TASK TO COMPLETE:
Although pictures appear in the data, the answer should contain only the lines from its start through the line with "10: (311, 72, 4.17)", written out exactly.
══════════════════════════════
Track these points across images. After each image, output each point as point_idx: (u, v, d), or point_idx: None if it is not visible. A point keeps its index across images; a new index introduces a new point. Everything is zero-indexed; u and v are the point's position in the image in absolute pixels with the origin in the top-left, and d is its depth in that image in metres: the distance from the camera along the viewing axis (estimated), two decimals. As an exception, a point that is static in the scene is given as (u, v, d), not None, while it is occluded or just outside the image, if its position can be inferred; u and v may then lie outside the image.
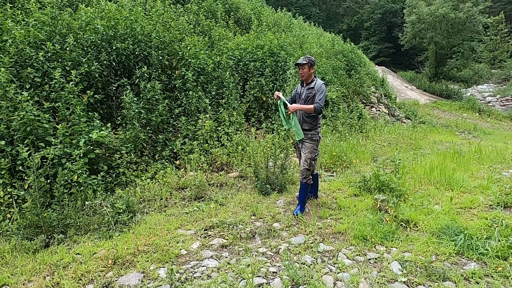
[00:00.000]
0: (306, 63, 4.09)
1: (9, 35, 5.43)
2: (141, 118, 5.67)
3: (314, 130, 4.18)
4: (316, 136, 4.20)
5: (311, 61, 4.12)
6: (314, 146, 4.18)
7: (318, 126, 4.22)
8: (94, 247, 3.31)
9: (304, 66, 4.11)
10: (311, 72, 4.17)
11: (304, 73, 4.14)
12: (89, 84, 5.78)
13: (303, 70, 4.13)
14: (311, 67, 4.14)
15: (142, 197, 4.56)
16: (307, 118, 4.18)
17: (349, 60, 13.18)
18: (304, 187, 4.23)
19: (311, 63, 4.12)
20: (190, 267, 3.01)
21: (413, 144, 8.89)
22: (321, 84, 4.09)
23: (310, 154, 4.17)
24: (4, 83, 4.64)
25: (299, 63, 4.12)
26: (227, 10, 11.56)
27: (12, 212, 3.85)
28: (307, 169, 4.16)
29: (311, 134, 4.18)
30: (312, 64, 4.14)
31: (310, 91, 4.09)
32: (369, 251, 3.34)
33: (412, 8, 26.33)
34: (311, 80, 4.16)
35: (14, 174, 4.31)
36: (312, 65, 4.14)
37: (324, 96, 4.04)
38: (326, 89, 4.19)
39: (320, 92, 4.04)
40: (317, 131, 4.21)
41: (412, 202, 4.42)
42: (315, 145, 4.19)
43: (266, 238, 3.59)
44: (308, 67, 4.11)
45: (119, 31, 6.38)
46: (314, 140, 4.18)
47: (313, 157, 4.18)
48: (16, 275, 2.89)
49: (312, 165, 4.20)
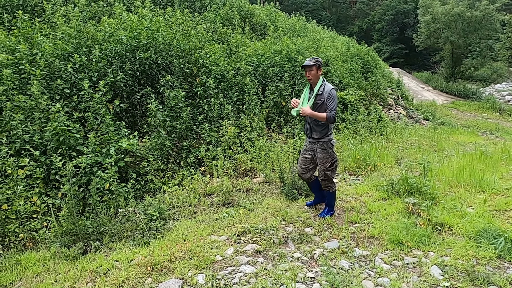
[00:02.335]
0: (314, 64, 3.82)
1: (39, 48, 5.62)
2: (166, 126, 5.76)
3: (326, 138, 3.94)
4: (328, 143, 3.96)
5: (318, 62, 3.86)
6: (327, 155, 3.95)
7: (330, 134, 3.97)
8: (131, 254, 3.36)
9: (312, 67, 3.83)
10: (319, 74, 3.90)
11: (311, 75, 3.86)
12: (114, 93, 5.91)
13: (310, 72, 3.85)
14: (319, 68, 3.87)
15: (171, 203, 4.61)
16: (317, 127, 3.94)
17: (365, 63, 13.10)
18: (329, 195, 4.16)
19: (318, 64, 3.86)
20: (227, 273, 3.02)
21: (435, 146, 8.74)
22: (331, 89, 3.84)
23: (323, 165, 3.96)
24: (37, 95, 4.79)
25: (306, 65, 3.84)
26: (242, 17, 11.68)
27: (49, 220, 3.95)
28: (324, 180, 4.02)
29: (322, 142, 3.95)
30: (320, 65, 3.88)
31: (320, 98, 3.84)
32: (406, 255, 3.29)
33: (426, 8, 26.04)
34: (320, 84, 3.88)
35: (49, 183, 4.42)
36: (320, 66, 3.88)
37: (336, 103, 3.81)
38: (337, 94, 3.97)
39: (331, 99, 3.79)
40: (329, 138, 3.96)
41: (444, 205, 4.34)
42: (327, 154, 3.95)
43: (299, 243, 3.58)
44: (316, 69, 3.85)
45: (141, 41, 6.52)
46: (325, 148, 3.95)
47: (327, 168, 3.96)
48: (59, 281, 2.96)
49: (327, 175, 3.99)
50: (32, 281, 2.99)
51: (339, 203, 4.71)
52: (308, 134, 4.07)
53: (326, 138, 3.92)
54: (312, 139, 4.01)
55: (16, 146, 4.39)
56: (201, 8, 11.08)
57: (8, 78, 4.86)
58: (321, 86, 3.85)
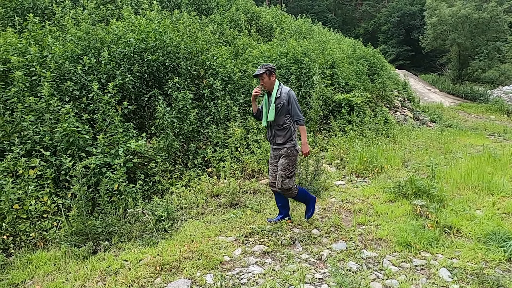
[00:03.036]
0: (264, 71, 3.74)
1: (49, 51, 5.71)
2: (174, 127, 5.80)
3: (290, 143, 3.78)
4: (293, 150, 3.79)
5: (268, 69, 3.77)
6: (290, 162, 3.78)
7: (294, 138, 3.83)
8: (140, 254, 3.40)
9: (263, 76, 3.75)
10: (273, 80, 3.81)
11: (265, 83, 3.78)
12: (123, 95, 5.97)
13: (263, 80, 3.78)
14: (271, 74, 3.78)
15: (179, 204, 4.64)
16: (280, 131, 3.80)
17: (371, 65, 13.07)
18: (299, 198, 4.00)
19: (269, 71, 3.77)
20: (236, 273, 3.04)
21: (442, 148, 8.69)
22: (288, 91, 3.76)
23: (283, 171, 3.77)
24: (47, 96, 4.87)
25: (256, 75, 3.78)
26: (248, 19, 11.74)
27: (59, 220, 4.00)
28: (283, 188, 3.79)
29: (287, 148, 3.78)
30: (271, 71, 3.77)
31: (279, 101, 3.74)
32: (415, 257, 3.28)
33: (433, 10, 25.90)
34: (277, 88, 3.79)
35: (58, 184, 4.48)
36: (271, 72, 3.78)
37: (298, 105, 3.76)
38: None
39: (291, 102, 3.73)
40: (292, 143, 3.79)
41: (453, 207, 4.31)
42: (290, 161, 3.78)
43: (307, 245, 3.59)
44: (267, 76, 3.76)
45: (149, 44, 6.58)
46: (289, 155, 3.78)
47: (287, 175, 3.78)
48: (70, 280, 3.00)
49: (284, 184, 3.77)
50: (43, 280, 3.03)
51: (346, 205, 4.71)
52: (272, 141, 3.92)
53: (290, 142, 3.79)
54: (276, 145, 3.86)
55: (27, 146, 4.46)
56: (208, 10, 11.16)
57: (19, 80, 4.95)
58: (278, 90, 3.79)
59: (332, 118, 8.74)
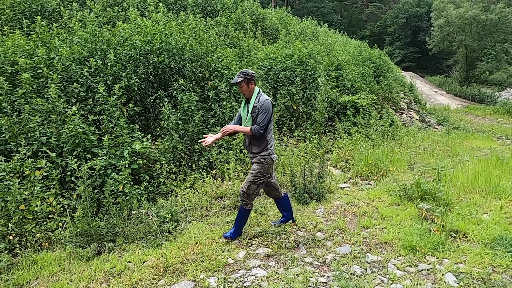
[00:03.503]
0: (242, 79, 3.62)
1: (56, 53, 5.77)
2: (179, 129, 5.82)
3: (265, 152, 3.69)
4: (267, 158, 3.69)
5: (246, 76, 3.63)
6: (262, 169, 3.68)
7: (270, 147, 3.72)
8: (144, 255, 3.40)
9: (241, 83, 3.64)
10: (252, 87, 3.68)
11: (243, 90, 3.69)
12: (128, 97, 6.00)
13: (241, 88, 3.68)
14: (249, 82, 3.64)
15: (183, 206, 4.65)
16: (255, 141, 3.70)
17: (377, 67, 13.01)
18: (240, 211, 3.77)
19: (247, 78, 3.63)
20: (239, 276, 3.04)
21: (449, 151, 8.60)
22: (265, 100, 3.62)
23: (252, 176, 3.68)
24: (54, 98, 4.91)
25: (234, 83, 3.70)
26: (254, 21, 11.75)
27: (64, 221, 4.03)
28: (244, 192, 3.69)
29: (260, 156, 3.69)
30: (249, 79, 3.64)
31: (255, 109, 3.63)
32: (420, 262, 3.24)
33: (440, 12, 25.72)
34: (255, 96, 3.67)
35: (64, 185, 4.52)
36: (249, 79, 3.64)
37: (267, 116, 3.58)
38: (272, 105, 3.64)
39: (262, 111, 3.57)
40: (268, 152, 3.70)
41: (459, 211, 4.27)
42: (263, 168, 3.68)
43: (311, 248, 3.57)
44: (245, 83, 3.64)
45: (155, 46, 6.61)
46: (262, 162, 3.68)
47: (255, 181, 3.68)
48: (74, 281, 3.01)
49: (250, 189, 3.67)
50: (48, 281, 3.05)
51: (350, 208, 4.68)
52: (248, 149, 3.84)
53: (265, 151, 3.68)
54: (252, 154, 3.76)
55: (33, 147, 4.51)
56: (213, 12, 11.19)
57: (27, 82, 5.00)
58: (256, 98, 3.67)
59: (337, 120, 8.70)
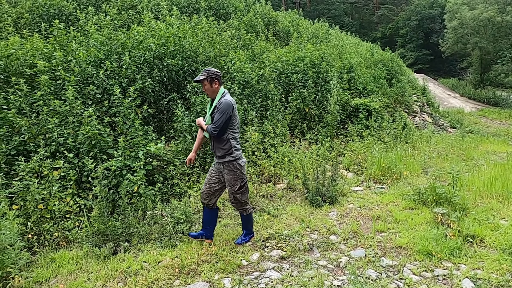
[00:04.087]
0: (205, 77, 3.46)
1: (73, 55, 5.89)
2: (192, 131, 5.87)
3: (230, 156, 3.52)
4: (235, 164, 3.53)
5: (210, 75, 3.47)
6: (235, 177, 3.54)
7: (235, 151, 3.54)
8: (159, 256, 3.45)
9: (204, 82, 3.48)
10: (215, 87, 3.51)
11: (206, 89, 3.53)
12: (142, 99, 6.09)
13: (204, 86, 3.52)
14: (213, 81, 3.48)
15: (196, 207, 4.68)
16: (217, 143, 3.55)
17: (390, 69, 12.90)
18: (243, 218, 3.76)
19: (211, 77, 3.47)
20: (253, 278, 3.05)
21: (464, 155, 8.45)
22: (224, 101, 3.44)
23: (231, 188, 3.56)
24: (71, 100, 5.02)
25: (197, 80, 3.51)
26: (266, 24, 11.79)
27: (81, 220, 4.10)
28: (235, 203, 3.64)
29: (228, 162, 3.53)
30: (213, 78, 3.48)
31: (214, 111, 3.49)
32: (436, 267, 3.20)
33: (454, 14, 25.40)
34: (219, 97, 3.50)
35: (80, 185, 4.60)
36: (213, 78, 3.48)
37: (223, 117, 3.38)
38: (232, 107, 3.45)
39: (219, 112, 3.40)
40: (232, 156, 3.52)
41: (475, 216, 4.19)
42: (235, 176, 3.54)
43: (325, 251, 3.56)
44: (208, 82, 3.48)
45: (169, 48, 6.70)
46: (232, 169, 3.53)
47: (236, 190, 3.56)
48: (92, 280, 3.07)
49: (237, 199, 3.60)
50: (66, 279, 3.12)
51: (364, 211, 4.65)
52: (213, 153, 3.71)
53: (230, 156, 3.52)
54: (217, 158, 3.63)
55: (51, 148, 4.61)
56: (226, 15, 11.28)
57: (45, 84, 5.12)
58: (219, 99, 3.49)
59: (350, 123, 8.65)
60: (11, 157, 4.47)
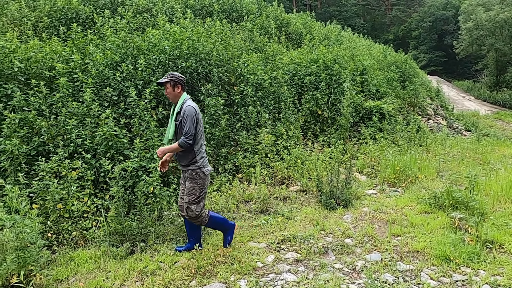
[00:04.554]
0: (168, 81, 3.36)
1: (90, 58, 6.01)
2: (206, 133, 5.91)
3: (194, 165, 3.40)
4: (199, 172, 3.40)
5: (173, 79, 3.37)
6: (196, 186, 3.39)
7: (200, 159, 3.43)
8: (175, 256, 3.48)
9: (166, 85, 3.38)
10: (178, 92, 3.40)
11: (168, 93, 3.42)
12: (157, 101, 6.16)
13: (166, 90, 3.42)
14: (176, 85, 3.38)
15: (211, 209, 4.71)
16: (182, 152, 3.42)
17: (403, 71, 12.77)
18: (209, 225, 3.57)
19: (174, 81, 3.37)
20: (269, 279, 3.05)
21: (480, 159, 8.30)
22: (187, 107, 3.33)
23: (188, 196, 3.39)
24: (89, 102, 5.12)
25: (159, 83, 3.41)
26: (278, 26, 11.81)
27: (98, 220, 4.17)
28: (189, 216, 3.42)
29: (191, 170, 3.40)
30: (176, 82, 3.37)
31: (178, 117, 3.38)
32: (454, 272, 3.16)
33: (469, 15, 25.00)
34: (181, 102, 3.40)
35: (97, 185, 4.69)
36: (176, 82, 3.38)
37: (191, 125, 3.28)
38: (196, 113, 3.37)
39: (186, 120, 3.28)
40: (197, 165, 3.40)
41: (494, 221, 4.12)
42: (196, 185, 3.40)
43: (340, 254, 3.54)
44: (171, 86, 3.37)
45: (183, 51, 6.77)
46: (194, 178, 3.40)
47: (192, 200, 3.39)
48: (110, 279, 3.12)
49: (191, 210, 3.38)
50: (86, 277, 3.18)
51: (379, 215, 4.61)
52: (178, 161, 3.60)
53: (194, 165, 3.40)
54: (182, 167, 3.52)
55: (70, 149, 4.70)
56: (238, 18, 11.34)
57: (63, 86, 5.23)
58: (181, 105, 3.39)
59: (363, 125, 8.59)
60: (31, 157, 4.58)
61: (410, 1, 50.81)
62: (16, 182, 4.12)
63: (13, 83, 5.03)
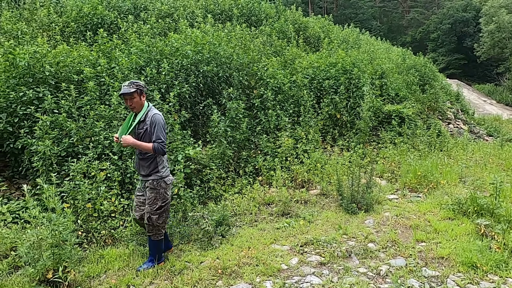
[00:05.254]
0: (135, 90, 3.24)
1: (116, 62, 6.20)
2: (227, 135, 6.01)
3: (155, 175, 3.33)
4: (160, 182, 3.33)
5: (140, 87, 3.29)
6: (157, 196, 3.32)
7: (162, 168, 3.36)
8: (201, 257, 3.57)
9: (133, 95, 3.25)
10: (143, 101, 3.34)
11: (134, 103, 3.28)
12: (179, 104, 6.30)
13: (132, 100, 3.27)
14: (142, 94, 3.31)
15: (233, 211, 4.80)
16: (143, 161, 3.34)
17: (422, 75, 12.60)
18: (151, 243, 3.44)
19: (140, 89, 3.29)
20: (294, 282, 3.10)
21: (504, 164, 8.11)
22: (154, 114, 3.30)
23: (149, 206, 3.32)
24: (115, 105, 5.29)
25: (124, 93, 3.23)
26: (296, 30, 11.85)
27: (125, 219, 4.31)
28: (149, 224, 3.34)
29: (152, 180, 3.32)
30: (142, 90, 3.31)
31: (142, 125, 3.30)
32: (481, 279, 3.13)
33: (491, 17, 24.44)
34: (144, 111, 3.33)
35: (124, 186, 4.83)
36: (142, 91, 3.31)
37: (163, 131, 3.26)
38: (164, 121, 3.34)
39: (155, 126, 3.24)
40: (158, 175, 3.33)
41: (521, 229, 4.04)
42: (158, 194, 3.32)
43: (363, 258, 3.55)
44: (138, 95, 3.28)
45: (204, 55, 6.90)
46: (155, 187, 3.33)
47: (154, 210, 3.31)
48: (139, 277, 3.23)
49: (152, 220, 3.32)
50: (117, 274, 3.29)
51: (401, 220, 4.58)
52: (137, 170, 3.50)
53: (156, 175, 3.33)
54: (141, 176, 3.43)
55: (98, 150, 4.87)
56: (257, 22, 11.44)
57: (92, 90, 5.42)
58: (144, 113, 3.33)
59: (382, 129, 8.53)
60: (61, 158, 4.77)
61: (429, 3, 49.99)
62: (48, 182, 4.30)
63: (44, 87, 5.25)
══════════════════════════════
PROBLEM SOLUTION:
Track these points across images. After each image, output each point as point_idx: (u, v, d), or point_idx: None if it is not visible. A point keeps its index across images; a new index introduces a new point. Everything is zero-indexed; u and v are the point's position in the image in absolute pixels with the origin in the top-left, and d is its depth in that image in metres: the distance from the camera along the viewing axis (estimated), two decimals. As an exception, a point that is static in the scene is given as (u, v, d), not None, while it is occluded or just outside the image, if its position can be inferred; u and v may then lie outside the image.
[00:00.000]
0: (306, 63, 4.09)
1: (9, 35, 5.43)
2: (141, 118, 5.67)
3: (314, 130, 4.18)
4: (316, 136, 4.20)
5: (311, 61, 4.12)
6: (314, 146, 4.18)
7: (318, 126, 4.22)
8: (94, 247, 3.31)
9: (304, 66, 4.11)
10: (311, 72, 4.17)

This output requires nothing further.